▶ EXTRACT PROVIDED
++++++++++++++++++++

NAKACK Attack ... Shun Me the Way
snacker Aug 6, 2010 6:48 PM(pardon the pun)
We are using:
product | version |
---|---|
jboss-cache core | 3.1.0.GA |
jboss-cache pojo | 3.0.0.GA |
jgroups | 2.6.10.GA |
jboss app server | 5.1.0.GA |
We are running 2 jboss app servers on different machines (same hardware & network config).
We have had many instances where "something happens" (network or whatever... we don't know) that causes jgroups to start erroring.
(Usually this is after the servers have been running for many hours... often a week/month or more.)
We get the initial error messages, then many "NAKACK ... discarded message from non-member...".
Eventually one or more of the caches stops responding and we have to restart both instances.
So this last time it looks like this is what happened:
server 111 | server 222 | comments |
---|---|---|
... jboss server starts up and joins cluster ... | ... jboss server starts up and joins cluster ... | |
... app server, caches and clustering work normally for hours/days/weeks/months... | ... app server, caches and clustering work normally for hours/days/weeks/months... | |
GSM : failed to collect ACKS from srv222@7820, srv222@7821 and srv111@7820 | server 222 failed to collect ACKS from... itself ??? | |
recreated cluster view using srv222@7820 & 7820 and srv111@7821 | srv111@7820 is not in the list. | |
new view received from srv222 and applied | still missing it's own member (srv111@7820) | |
now rejects messages from itself @7820 | also rejects messages from srv111@7820 | |
... continues hundreds of times for many hours ... | ... continues hundreds of times for many hours ... | over ~20 hours we get 700+ of these messages (per server). |
shutdown jboss instance | ||
recreated cluster view which includes only itself (srv222@7820 & 7821) | ||
restart jboss instance | ||
recreates cluster view using srv222@7820 & 7821 and srv111@7820 | ||
new view recieved from srv222 and applied | ||
recreates cluster view using srv222@7820 & 7821 and srv111@7820 & 7821 | ||
new view recieved from srv222 and applied | ||
shutdown jboss instance | ||
recreated cluster view which includes only itself (srv111@7820 & 7821) | ||
restart jboss instance | ||
recreates cluster view using srv111@7820 & 7821 and srv222@7820 | ||
new view recieved from srv111 and applied | ||
recreates cluster view using srv111@7820 & 7821 and srv222@7820 & 7821 | ||
new view recieved from srv111 and applied | ||
... app server, caches and clustering work normally for hours/days/weeks/months... | ... app server, caches and clustering work normally for hours/days/weeks/months... |
So some things are puzzling to me:
- why is server 111 discarding messages from itself
- why isn't a new view ever created which contains both servers which includes both ports from each server (unless one of the servers is restarted)?

++++++++++++++++++++

From the forum post above, list each product named in its version table along with the version shown for it.

++++++++++++++++++++

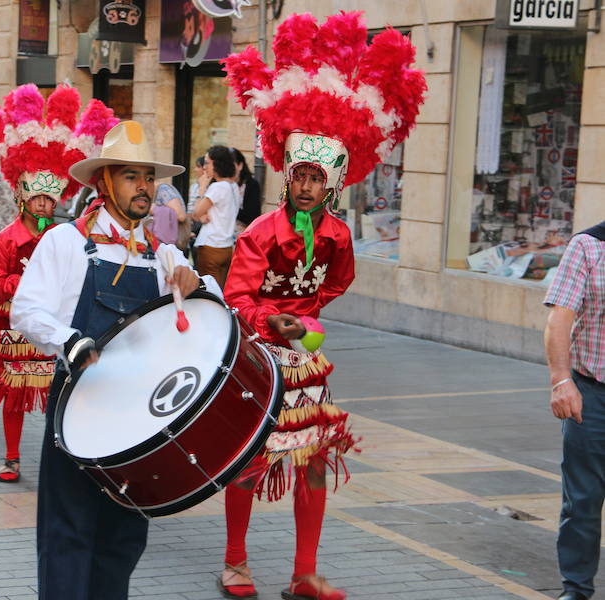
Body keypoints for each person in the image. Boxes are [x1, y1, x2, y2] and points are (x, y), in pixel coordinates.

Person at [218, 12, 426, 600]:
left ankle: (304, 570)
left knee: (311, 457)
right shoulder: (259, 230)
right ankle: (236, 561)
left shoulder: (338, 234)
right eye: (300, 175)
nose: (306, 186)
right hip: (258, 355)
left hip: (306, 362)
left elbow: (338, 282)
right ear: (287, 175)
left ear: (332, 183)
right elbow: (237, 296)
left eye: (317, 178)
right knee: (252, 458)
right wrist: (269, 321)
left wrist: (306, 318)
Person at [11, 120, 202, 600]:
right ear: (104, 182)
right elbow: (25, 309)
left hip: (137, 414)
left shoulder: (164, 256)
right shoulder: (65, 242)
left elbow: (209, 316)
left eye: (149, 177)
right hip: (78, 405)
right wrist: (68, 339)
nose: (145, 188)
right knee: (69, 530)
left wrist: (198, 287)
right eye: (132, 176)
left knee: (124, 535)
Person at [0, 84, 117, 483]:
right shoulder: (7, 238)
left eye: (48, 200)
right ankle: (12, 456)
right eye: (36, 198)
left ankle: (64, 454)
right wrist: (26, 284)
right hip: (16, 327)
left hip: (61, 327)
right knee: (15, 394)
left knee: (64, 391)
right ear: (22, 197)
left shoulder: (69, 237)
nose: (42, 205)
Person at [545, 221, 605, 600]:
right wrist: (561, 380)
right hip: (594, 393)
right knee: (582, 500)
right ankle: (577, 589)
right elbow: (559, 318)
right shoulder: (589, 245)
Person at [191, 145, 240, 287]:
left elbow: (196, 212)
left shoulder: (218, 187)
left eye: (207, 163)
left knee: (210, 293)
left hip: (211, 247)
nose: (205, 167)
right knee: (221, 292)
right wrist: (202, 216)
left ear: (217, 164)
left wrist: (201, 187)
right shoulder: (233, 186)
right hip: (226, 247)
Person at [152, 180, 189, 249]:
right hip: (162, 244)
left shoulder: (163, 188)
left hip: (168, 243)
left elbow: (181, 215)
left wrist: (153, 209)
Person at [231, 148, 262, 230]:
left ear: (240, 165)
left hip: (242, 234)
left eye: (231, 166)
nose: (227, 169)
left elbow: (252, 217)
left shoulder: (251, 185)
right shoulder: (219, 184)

++++++++++++++++++++

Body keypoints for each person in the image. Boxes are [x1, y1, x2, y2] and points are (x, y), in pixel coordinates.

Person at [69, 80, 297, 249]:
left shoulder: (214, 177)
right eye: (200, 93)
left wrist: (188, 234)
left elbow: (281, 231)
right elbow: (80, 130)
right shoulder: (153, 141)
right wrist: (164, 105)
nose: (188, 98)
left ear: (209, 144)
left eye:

++++++++++++++++++++

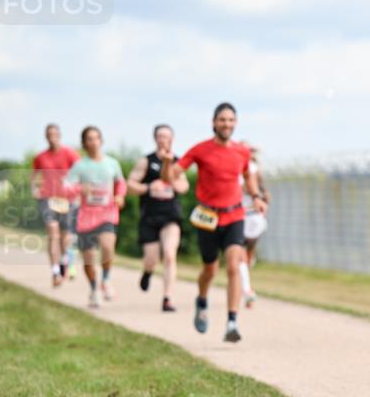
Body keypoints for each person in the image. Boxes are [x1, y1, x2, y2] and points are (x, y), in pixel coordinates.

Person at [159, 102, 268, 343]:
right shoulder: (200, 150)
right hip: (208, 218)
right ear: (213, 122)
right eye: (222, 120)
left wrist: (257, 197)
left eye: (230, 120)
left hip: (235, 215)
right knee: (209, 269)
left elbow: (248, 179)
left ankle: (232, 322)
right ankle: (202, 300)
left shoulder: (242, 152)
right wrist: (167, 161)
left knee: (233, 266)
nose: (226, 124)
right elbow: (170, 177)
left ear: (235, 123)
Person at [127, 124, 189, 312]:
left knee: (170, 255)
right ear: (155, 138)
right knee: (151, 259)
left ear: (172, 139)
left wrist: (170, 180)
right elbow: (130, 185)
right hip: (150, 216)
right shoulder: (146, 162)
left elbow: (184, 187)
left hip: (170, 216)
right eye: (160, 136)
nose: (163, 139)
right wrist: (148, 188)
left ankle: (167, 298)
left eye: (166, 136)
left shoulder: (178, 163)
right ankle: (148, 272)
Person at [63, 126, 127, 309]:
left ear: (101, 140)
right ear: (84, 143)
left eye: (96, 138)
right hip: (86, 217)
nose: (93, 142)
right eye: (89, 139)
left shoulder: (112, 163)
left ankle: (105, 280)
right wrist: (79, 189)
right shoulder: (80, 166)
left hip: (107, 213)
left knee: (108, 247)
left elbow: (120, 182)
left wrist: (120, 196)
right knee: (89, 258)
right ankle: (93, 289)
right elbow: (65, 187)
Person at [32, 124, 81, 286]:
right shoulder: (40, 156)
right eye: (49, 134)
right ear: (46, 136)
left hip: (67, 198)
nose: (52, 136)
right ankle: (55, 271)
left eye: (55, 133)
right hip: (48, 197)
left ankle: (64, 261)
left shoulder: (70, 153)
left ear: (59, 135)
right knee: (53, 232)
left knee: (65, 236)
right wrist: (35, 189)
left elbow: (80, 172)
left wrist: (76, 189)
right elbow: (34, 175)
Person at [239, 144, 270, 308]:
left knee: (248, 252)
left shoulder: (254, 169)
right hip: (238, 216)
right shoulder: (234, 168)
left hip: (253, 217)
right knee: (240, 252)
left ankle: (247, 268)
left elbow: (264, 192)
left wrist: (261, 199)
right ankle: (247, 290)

++++++++++++++++++++

▶ THE COMPLETED TASK
- jboss-cache core: 3.1.0.GA
- jboss-cache pojo: 3.0.0.GA
- jgroups: 2.6.10.GA
- jboss app server: 5.1.0.GA